Barry Kreiswirth: The problem with resistance such as KPC, and now MCR, is that the resistance DNA is on mobile elements, plasmids. That’s a whole different game from stopping the spread of an infection from one person to another. Plasmids move. They move from one strain to another. They move from one bacterial species to another. You can have a person that has an E. coli and a Klebsiella in their gut, and those bacteria will actually swap their plasmids, from E. coli into Klebsiella and vice versa. Trying to control that type of epidemic is completely different. We don’t have a strategy, because you can’t stop plasmids moving.
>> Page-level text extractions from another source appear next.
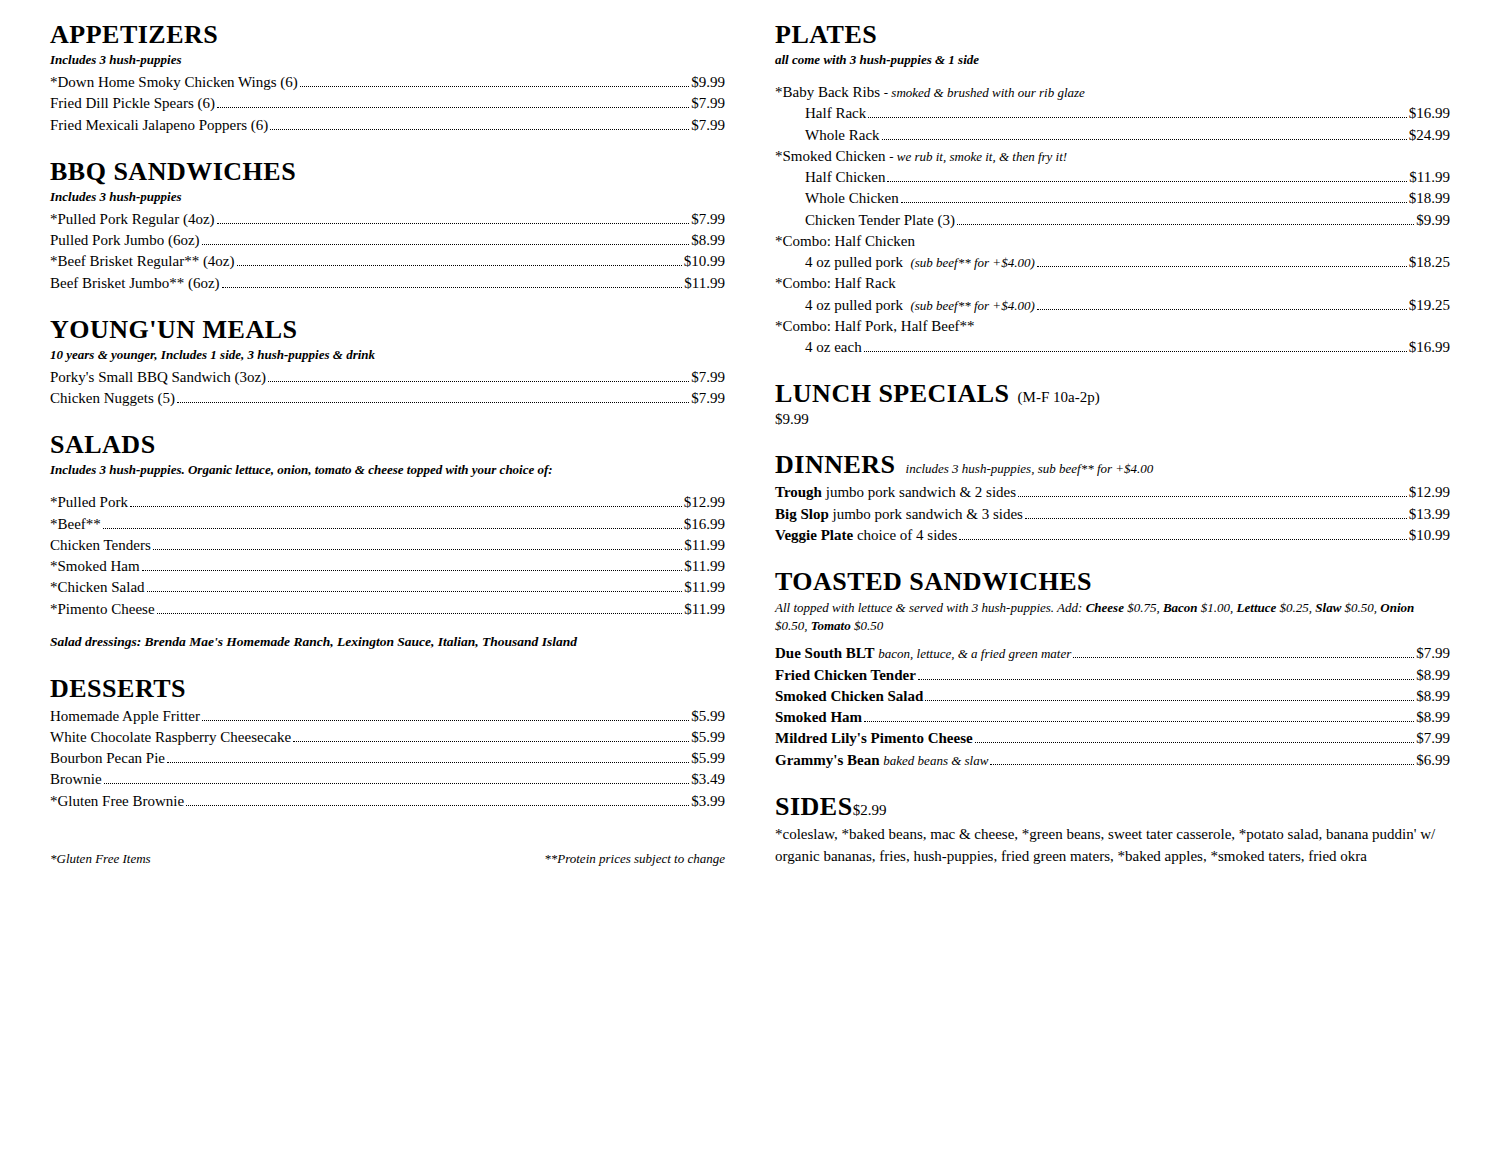APPETIZERS
Includes 3 hush-puppies
*Down Home Smoky Chicken Wings (6) $9.99
Fried Dill Pickle Spears (6) $7.99
Fried Mexicali Jalapeno Poppers (6) $7.99
BBQ SANDWICHES
Includes 3 hush-puppies
*Pulled Pork Regular (4oz) $7.99
Pulled Pork Jumbo (6oz) $8.99
*Beef Brisket Regular** (4oz) $10.99
Beef Brisket Jumbo** (6oz) $11.99
YOUNG'UN MEALS
10 years & younger, Includes 1 side, 3 hush-puppies & drink
Porky's Small BBQ Sandwich (3oz) $7.99
Chicken Nuggets (5) $7.99
SALADS
Includes 3 hush-puppies. Organic lettuce, onion, tomato & cheese topped with your choice of:
*Pulled Pork $12.99
*Beef** $16.99
Chicken Tenders $11.99
*Smoked Ham $11.99
*Chicken Salad $11.99
*Pimento Cheese $11.99
Salad dressings: Brenda Mae's Homemade Ranch, Lexington Sauce, Italian, Thousand Island
DESSERTS
Homemade Apple Fritter $5.99
White Chocolate Raspberry Cheesecake $5.99
Bourbon Pecan Pie $5.99
Brownie $3.49
*Gluten Free Brownie $3.99
*Gluten Free Items **Protein prices subject to change
PLATES
all come with 3 hush-puppies & 1 side
*Baby Back Ribs - smoked & brushed with our rib glaze
Half Rack $16.99
Whole Rack $24.99
*Smoked Chicken - we rub it, smoke it, & then fry it!
Half Chicken $11.99
Whole Chicken $18.99
Chicken Tender Plate (3) $9.99
*Combo: Half Chicken
4 oz pulled pork (sub beef** for +$4.00) $18.25
*Combo: Half Rack
4 oz pulled pork (sub beef** for +$4.00) $19.25
*Combo: Half Pork, Half Beef**
4 oz each $16.99
LUNCH SPECIALS
(M-F 10a-2p)
$9.99
DINNERS
includes 3 hush-puppies, sub beef** for +$4.00
Trough jumbo pork sandwich & 2 sides $12.99
Big Slop jumbo pork sandwich & 3 sides $13.99
Veggie Plate choice of 4 sides $10.99
TOASTED SANDWICHES
All topped with lettuce & served with 3 hush-puppies. Add: Cheese $0.75, Bacon $1.00, Lettuce $0.25, Slaw $0.50, Onion $0.50, Tomato $0.50
Due South BLT bacon, lettuce, & a fried green mater $7.99
Fried Chicken Tender $8.99
Smoked Chicken Salad $8.99
Smoked Ham $8.99
Mildred Lily's Pimento Cheese $7.99
Grammy's Bean baked beans & slaw $6.99
SIDES
$2.99
*coleslaw, *baked beans, mac & cheese, *green beans, sweet tater casserole, *potato salad, banana puddin' w/ organic bananas, fries, hush-puppies, fried green maters, *baked apples, *smoked taters, fried okra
MM: You have begun looking for this already?
BK: We have published three papers. The most striking one was, we had a colleague from China in my lab who, when he went back to China, took out any colistin-resistant strains and screened them for the presence of mcr-1, and found it. Now everyone is looking for mcr-1 genes retrospectively, and finding them. That means that there’s probably a fairly large reservoir out there of strains carrying mcr-1. But we don’t have a clue how big that reservoir is. We don’t know how much, we don’t know where. Why is this concerning? Because colistin, even though it’s not a very good drug, it’s still one of our salvage drugs for carbapenem resistance. If we lose that, we’ve lost another antibiotic, and we don’t have many. You know the old joke, the horse is out of the barn. In this case, the pig’s out of the barn.
We don’t have a clue how big that reservoir is. We don’t know how much, we don’t know where.
BK: China uses colistin in animal feedlots—which is sort of the history of antibiotic resistance; in the U.S. as well as in Europe, we have a history of using antibiotic remnants in animal feed, so that story is not new. But the Chinese don’t use colistin to treat [humans]. And because they don’t use it, they don’t test for resistance to it. The problem is, this is a global community, and other people do use colistin [in human medicine]. And you can’t stop strains or people moving from China to elsewhere.
MM: Where do you think the biggest concern should be now?
BK: My doomsday scenario is that someone in medicine is going to start thinking, Do we do high-risk procedures? Some of what we do now is remarkable. If you ever talk to the guys who do bone-marrow transplants, God. As one doctor said to me, “We kill the patient and then bring them back to life.” If 50 percent of liver transplant patients die of a bacterial infection, what’s the point?
MM: Aside from searching the bacterial collections that you hold—which by definition is looking backward, to when the samples were taken—what else could be done to define how much trouble we’re in?
BK: We don’t do a good job of screening healthy people [for pathogens], mainly because people don’t want to fund it. I would love to have a project where we could start screening. But those are difficult studies to do. They’re hard to get funded. There are a lot of logistics. For an example, my wife’s a nurse practitioner, and we tried to do a study of the prevalence of community-acquired MRSA. We made an attempt to go to doctors’ offices. But how do you do an [institutional consent] with 50 different offices? And then [obtain consent from] every patient that walks in? No one’s paying them to do that. For MCR, we hope to be able to screen liver transplant patients, bone-marrow transplant patients. When you consider how much those procedures cost, additional screening would be trivial. So that’s one intervention I think we could do.